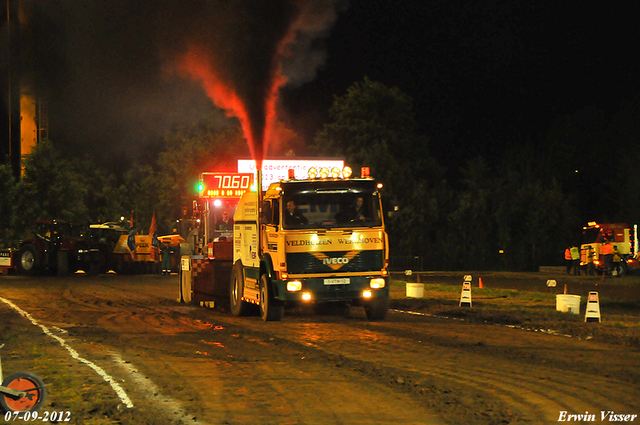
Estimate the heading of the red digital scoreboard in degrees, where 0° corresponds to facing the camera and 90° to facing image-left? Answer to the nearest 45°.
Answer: approximately 0°

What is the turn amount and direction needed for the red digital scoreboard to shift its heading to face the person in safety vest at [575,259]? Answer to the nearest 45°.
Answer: approximately 135° to its left

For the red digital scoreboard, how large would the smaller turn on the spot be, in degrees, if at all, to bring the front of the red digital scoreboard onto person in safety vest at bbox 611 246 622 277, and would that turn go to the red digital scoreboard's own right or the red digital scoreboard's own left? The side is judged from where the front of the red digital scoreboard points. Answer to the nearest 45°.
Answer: approximately 135° to the red digital scoreboard's own left

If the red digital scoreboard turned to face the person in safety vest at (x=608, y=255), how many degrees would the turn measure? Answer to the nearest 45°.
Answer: approximately 135° to its left

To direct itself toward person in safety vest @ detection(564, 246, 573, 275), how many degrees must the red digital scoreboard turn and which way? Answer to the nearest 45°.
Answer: approximately 135° to its left

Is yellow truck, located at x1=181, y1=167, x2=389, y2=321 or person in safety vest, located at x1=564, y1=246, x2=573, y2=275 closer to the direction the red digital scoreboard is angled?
the yellow truck
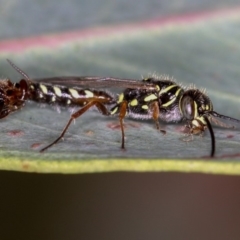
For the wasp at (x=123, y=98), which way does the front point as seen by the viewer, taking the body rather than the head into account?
to the viewer's right
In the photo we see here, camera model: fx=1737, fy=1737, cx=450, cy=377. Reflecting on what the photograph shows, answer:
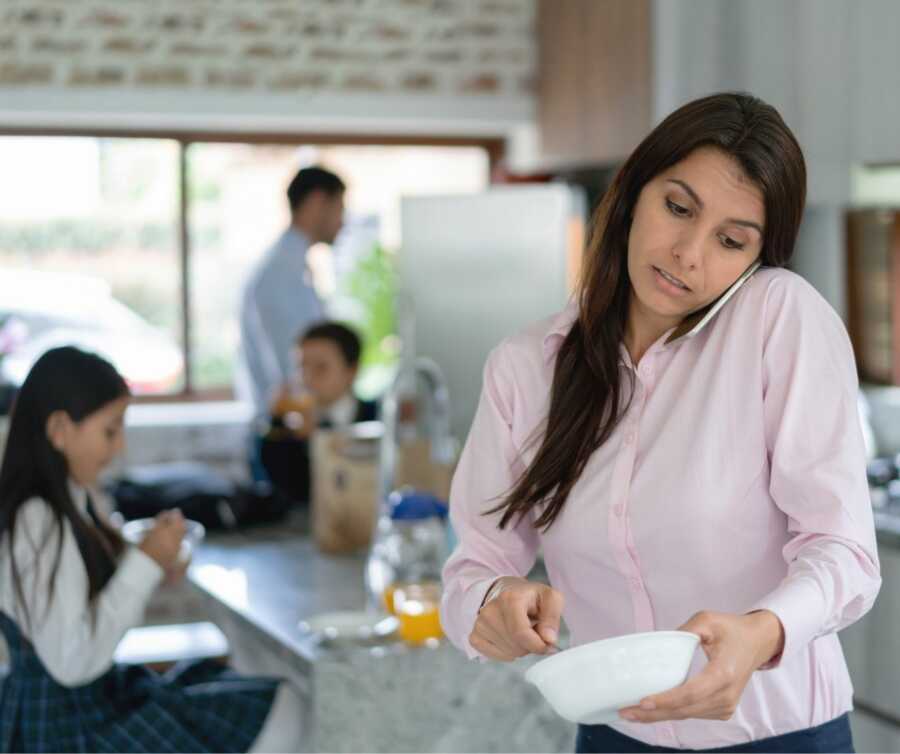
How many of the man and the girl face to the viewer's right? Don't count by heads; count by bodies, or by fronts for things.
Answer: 2

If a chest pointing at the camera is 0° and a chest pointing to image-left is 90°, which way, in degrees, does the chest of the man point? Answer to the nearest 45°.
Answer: approximately 270°

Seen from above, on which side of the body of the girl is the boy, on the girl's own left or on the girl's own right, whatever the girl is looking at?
on the girl's own left

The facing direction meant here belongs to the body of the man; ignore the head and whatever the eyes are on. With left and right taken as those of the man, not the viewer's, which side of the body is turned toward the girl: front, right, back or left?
right

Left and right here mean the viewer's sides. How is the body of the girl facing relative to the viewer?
facing to the right of the viewer

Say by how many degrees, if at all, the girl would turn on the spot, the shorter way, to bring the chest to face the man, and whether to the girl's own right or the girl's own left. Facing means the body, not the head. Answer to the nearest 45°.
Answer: approximately 90° to the girl's own left

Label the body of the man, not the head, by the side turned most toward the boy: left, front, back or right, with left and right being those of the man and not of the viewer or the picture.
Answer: right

> [Your instructions] Write out each line again, exactly as it appears above, except for any picture.

> [Task response]
Estimate the heading of the red digital scoreboard in degrees, where 0° corresponds to facing the camera and 90° to facing image-left? Answer to the nearest 45°.
Answer: approximately 0°

What is the turn amount and direction needed for the red digital scoreboard to shift its heading to face the person in safety vest at [575,259]? Answer to the nearest 45°.
Answer: approximately 135° to its left

For the red digital scoreboard, how large would the smaller turn on the spot be, in degrees, if at all, to bring the front of the red digital scoreboard onto person in safety vest at bbox 611 246 622 277, and would that turn go to the red digital scoreboard's own right or the red digital scoreboard's own left? The side is judged from where the front of the red digital scoreboard points. Answer to the nearest 45°.
Answer: approximately 135° to the red digital scoreboard's own left

If the red digital scoreboard turned to face the person in safety vest at (x=608, y=255), how many degrees would the turn measure? Answer to the nearest 45°.
Answer: approximately 135° to its left

To direct itself toward person in safety vest @ detection(564, 246, 573, 275), how many degrees must the red digital scoreboard turn and which way? Answer to the nearest 45°.
Answer: approximately 135° to its left

Is yellow truck, located at x1=181, y1=167, x2=389, y2=321 or person in safety vest, located at x1=564, y1=246, x2=573, y2=275 closer to the direction the red digital scoreboard is angled?
the yellow truck
For the wasp at (x=123, y=98), which way does the front point as seen by the viewer, taking the body rather than the head into account?
to the viewer's right
In the photo we see here, camera model: fx=1737, fy=1737, cx=450, cy=377. Reflecting on what the photograph shows, answer:
How many of the man and the girl face to the viewer's right? Don't count by heads; count by bodies, or by fronts for things.
Answer: 2

If a chest pointing at the camera is 0° and a chest pointing to image-left is 90°, which way, in degrees, does the chest of the man point? Answer to the nearest 45°.
Answer: approximately 270°

Seen from above, on which side of the body of the girl is the boy, on the girl's own left or on the girl's own right, whatever the girl is looking at?
on the girl's own left

The facing direction meant here belongs to the body of the man; ignore the head and whatever the eyes are on. With left and right taken as those of the man, not the viewer's, which side of the body is turned toward the girl: front, right, back or left?
right

Left and right here mean the viewer's sides. How is the body of the girl facing relative to the viewer?
facing to the right of the viewer

Say by how many degrees, if at all, the girl would turn on the spot, the shorter way, to bring the chest to face the man, and whether to the girl's own right or the girl's own left. Facing means the body, not the head. Answer to the nearest 45°.
Answer: approximately 90° to the girl's own left

Label the body of the man, not the head, by the side turned most toward the boy: left, front, back or right, with left and right being those of the man and not of the viewer or the picture.
Answer: right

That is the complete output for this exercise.